Quantifying Correlation

In a recent work, I used the Pearson linear correlation coefficient, \rho, to describe the linear correlation between the radial velocity (RV) measurements and the S-values. I also made a chunk of code, named pearsonBootstrapPvalue.py, that calculates the p-value through a bootstrap Monte Carlo analysis.

These two pieces of code came in handy again for some recent work measuring the H-alpha spectral line for activity analysis, and checking for correlation with the RV measurements.

For the H-alpha analysis I was doing today, I wrote a few more lines to add the Pearson linear correlation coefficient and its associated p-value to an optional plot output.

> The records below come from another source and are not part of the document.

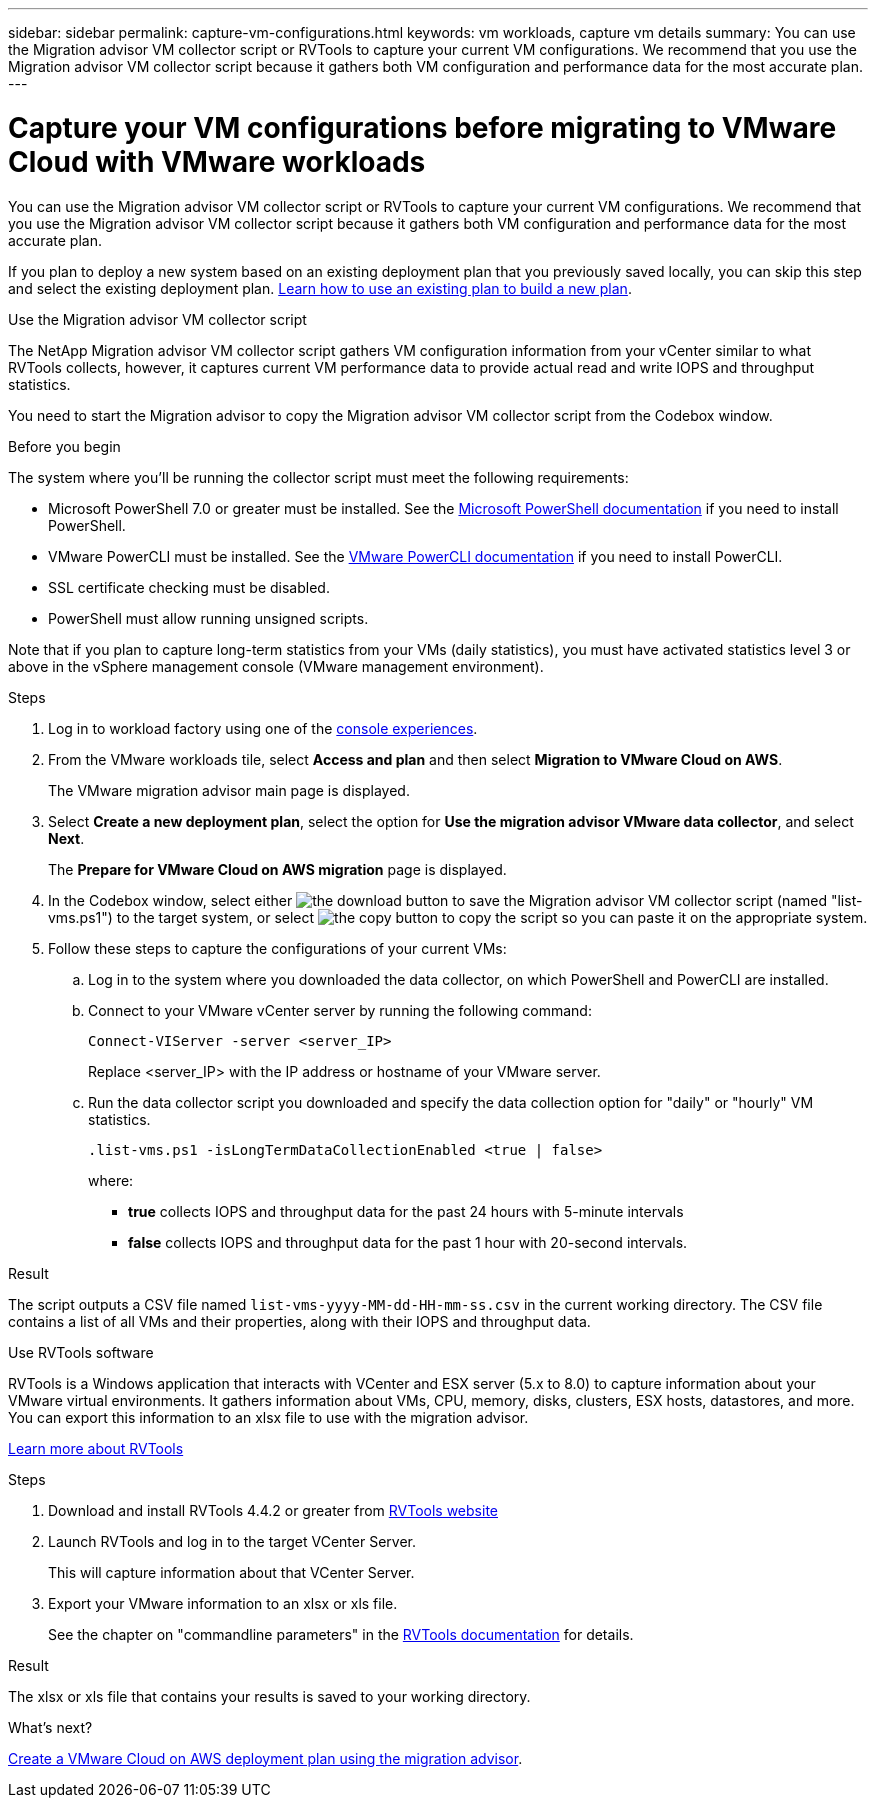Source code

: ---
sidebar: sidebar
permalink: capture-vm-configurations.html
keywords: vm workloads, capture vm details
summary: You can use the Migration advisor VM collector script or RVTools to capture your current VM configurations. We recommend that you use the Migration advisor VM collector script because it gathers both VM configuration and performance data for the most accurate plan.
---

= Capture your VM configurations before migrating to VMware Cloud with VMware workloads
:icons: font
:imagesdir: ./media/

[.lead]
You can use the Migration advisor VM collector script or RVTools to capture your current VM configurations. We recommend that you use the Migration advisor VM collector script because it gathers both VM configuration and performance data for the most accurate plan.

If you plan to deploy a new system based on an existing deployment plan that you previously saved locally, you can skip this step and select the existing deployment plan. link:launch-onboarding-advisor.html#create-a-deployment-plan-based-on-an-existing-plan[Learn how to use an existing plan to build a new plan].

// start tabbed area

[role="tabbed-block"]
====

.Use the Migration advisor VM collector script
--
The NetApp Migration advisor VM collector script gathers VM configuration information from your vCenter similar to what RVTools collects, however, it captures current VM performance data to provide actual read and write IOPS and throughput statistics.

You need to start the Migration advisor to copy the Migration advisor VM collector script from the Codebox window.

.Before you begin

The system where you'll be running the collector script must meet the following requirements:

* Microsoft PowerShell 7.0 or greater must be installed. See the https://learn.microsoft.com/en-us/powershell/scripting/install/installing-powershell?view=powershell-7.4[Microsoft PowerShell documentation^] if you need to install PowerShell. 
* VMware PowerCLI must be installed. See the https://docs.vmware.com/en/VMware-vSphere/7.0/com.vmware.esxi.install.doc/GUID-F02D0C2D-B226-4908-9E5C-2E783D41FE2D.html[VMware PowerCLI documentation^] if you need to install PowerCLI.
* SSL certificate checking must be disabled.
* PowerShell must allow running unsigned scripts.

Note that if you plan to capture long-term statistics from your VMs (daily statistics), you must have activated statistics level 3 or above in the vSphere management console (VMware management environment).

.Steps

. Log in to workload factory using one of the https://docs.netapp.com/us-en/workload-setup-admin/console-experiences.html[console experiences^].

. From the VMware workloads tile, select *Access and plan* and then select *Migration to VMware Cloud on AWS*.
+
The VMware migration advisor main page is displayed.
//+
//image:screenshot-choose-method.png[A screenshot of the different methods you can use to collect your current VM configuration information.]

. Select *Create a new deployment plan*, select the option for *Use the migration advisor VMware data collector*, and select *Next*.
+
The *Prepare for VMware Cloud on AWS migration* page is displayed.

. In the Codebox window, select either image:button-download-codebox.png[the download button] to save the Migration advisor VM collector script (named "list-vms.ps1") to the target system, or select image:button-copy-codebox.png[the copy button] to copy the script so you can paste it on the appropriate system.

. Follow these steps to capture the configurations of your current VMs:

.. Log in to the system where you downloaded the data collector, on which PowerShell and PowerCLI are installed.
.. Connect to your VMware vCenter server by running the following command:
+
 Connect-VIServer -server <server_IP>
+
Replace <server_IP> with the IP address or hostname of your VMware server.
.. Run the data collector script you downloaded and specify the data collection option for "daily" or "hourly" VM statistics.
+
 .list-vms.ps1 -isLongTermDataCollectionEnabled <true | false>
+
where:
+
** *true* collects IOPS and throughput data for the past 24 hours with 5-minute intervals
** *false* collects IOPS and throughput data for the past 1 hour with 20-second intervals.

.Result

The script outputs a CSV file named `list-vms-yyyy-MM-dd-HH-mm-ss.csv` in the current working directory. The CSV file contains a list of all VMs and their properties, along with their IOPS and throughput data.
--

.Use RVTools software
--
RVTools is a Windows application that interacts with VCenter and ESX server (5.x to 8.0) to capture information about your VMware virtual environments. It gathers information about VMs, CPU, memory, disks, clusters, ESX hosts, datastores, and more. You can export this information to an xlsx file to use with the migration advisor.

https://www.robware.net/home[Learn more about RVTools^]

.Steps

. Download and install RVTools 4.4.2 or greater from https://www.robware.net/download[RVTools website^]

. Launch RVTools and log in to the target VCenter Server.
+
This will capture information about that VCenter Server.

. Export your VMware information to an xlsx or xls file. 
+
See the chapter on "commandline parameters" in the https://resources.robware.net/resources/prod/RVTools.pdf[RVTools documentation^] for details.

.Result

The xlsx or xls file that contains your results is saved to your working directory.
--

====

// end tabbed area

.What's next?

link:launch-onboarding-advisor.html[Create a VMware Cloud on AWS deployment plan using the migration advisor].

Pearson Rho Distribution from Bootstrap Monte Carlo Permutations

The figure above is the output from pearsonBootstrapPvalue.py. The blue bins show the distribution of bootstrapped p-values, the red lines show the calculated p-value of the unscrambled RV-Halpha data, and highlighted in salmon are the scrambled bootstrap permutations that are more extreme, i.e. show a more significant correlation or anti-correlation, than the unscrambled data set. Since a significant fraction of the scrambled permutations are more extreme than the unscrambled data set, there is no significant linear correlation in this data set.

If you’re interested in stellar activity, I should note that H-alpha equivalent widths in this data set were based on a 5 angstrom wide integration centered on the line center, and the line center was determined by fitting a parabola to the H-alpha line core. I attempted to fit H-alpha using many methods, and fitting the 5 A wide line resulted in one of the least significant correlations.